The BBC approached the Royal Navy and asked it to provide three doctors for a ‘doctors team’ of more than 50 GPs, surgeons and consultants in a studio audience drawn from a cross-section of society, while viewers at home also took part in the show, presented by cult quiz-mistress Anne Robinson and Philip Schofield.

The IQ test focused not on general knowledge – like Mastermind – but mental dexterity, similar to the challenge posed by Admiralty Interview Board tests.

It obviously proved useful for the Navy medic, who notched up an IQ score of 143.

“I thought it was going to be a general knowledge quiz – which I’m not very good at. But IQ tests are not so much intelligence as whether your brain works in a certain way,” Catherine said.

“You could have knocked me out with a wet fish when I won. They’d had the spotlight shining in my face for ages – I just wanted them to turn it off. I didn’t realise it was on me because I’d got the highest score.”

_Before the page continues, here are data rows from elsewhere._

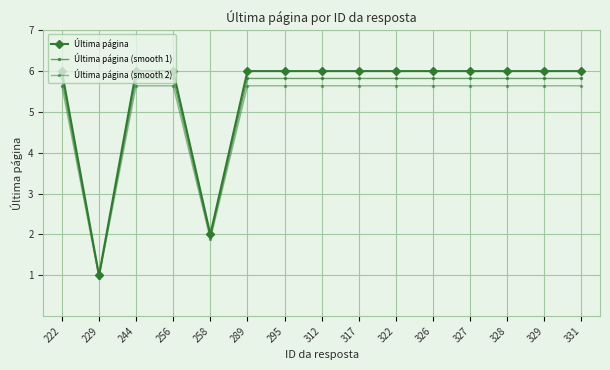

How many values in the Última página (smooth 1) series are below 5?

2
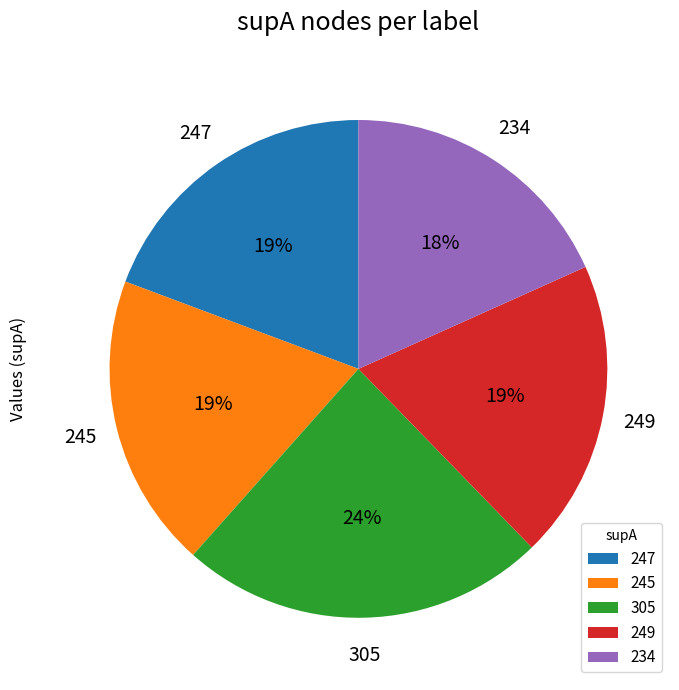

To the nearest percent, what is the difference between the 305 and 234 slice percentages?

6%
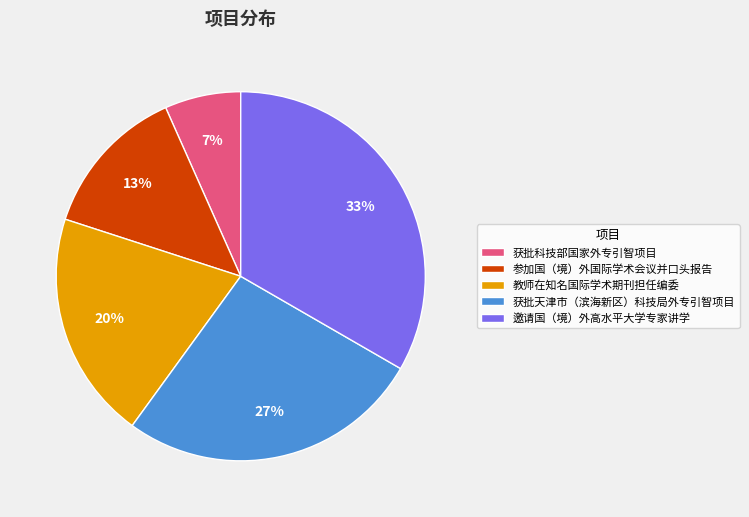

Rank the categories by value from highest to lowest.

邀请国（境）外高水平大学专家讲学, 获批天津市（滨海新区）科技局外专引智项目, 教师在知名国际学术期刊担任编委, 参加国（境）外国际学术会议并口头报告, 获批科技部国家外专引智项目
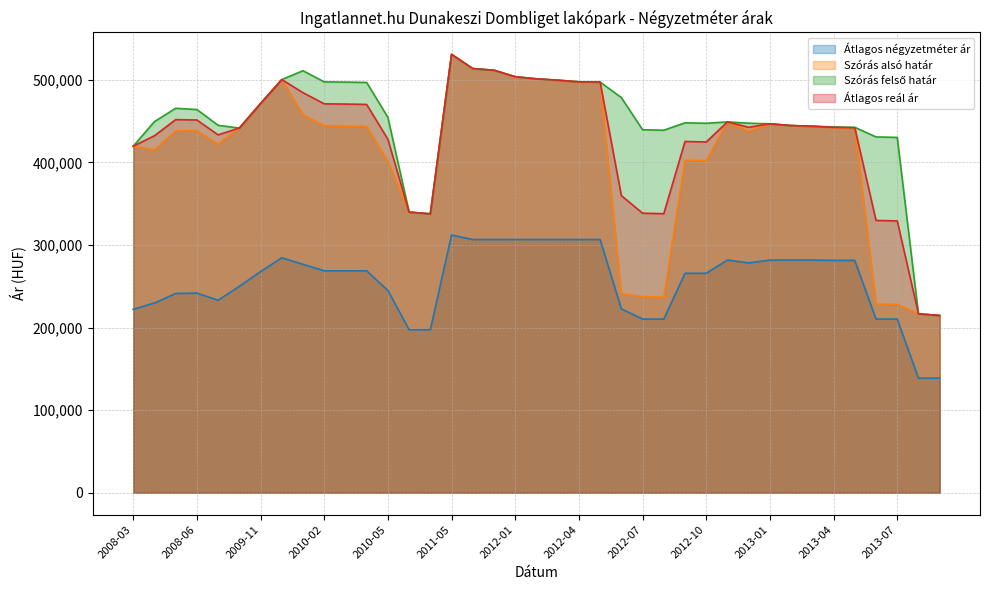

Does the chart display data point markers on the line(s)?

No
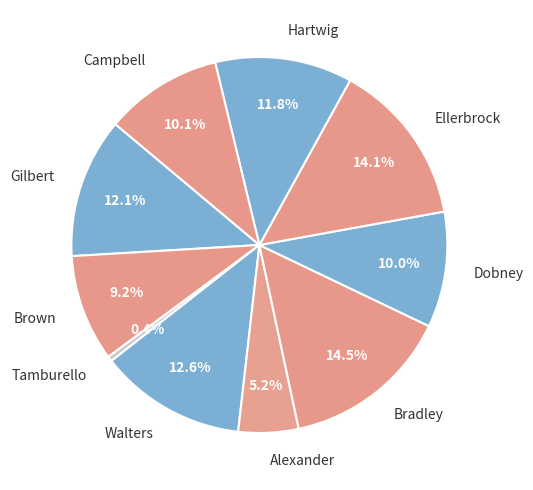

Do Dobney and Walters together represent more than half of the pie?

No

The doctors proved the most intelligent group in the studio, way ahead of the celebrities and redheads, while the models lived up to stereotypes with the lowest average IQ score of 97.

But if you thought Catherine’s score was a Naval blip, think again - the Senior Service also had location on its side as well.

The residents of Plymouth are apparently the third most intelligent in the UK, after Cardiff and Aberystwyth. Portsmouth didn’t figure in the test, but near-neighbour Southampton came fourth.